Limitations & Future Work

  • Heavy reliance on distance metrics: The performance drop with random neighbors suggests DARP's advantage may diminish in domains without good embeddings or distance metrics (e.g., raw high-dimensional pixels without pre-trained encoders). The paper uses Euclidean distance in pre-trained embedding spaces.
  • Inference requires the full expert dataset for k-NN: Being semi-parametric means the dataset cannot be discarded at deployment. Retrieval overhead and storage scale with demonstration size.
  • Strong theoretical assumptions: Variance and stability guarantees rely on \(C^2\) smoothness of expert policies and infinite sample convergence to Dirichlet energy.
  • Primarily simulation-based evaluation: While MuJoCo and Robosuite are used, real-world robotic validation regarding retrieval robustness and latency is needed.
  • vs LWR / VINN: These perform (weighted) averaging on retrieved neighbors (pure non-parametric), limited by absolute states and blurring multi-modality. DARP uses triplets \((s^*_i,a^*_i,\Delta s_i)\) for a semi-parametric policy, regaining parametric generalization.
  • vs REGENT / DPT: These use retrieval as in-context input for Transformers, aiming for fast task adaptation.
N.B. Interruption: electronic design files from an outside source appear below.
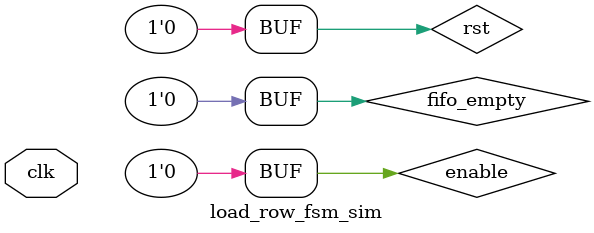
<source format=sv>
`timescale 1ns / 1ps

`default_nettype none

module load_row_fsm_sim(
    input wire clk
    );
    
    logic rst;
    logic enable;
    logic done;
    
    logic fifo_empty;
    logic fifo_rd_en;
    
    logic[9:0] blk_ram_addr;
    logic blk_ram_we;
    
    load_row_fsm row_loader( 
        .clk(clk),
        .rst(rst),
        .enable(enable),
        .done(done),       
        .fifo_empty(fifo_empty),
        .fifo_rd_en(fifo_rd_en),
        
        .blk_ram_addr(blk_ram_addr),
        .blk_ram_we(blk_ram_we)
    );
    
    initial begin
        #1000
        enable = 0;
        fifo_empty = 0;
        rst = 1;
        #10
        rst = 0;
        
        #10
        enable = 1;
        #10
        enable = 0;
        
        
    end
    
endmodule

</source>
DARP focuses on performance and stability within standard imitation learning with a theoretical link to Laplacian smoothing.
  • vs L2C2 / CCIL: These use explicit Lipschitz constraints or synthetic labels for smoothing; DARP achieves this implicitly through architecture while keeping the standard BC objective and avoiding \(\lambda\) tuning.

Rating

  • Novelty: ⭐⭐⭐⭐⭐ "Aggregation in architecture ≈ parameter-free Laplacian smoothing" + difference vector reparameterization is solid.
  • Experimental Thoroughness: ⭐⭐⭐⭐ Broad coverage across locomotion, manipulation, and multimodality, though lacks real-world robot validation.
  • Writing Quality: ⭐⭐⭐⭐⭐ Clear three-step derivation from MRIL to DARP; excellent balance of theory and intuition.
  • Value: ⭐⭐⭐⭐ Significant 15–46% stability gain under pure BC assumptions, highly relevant for data-scarce real-world imitation learning.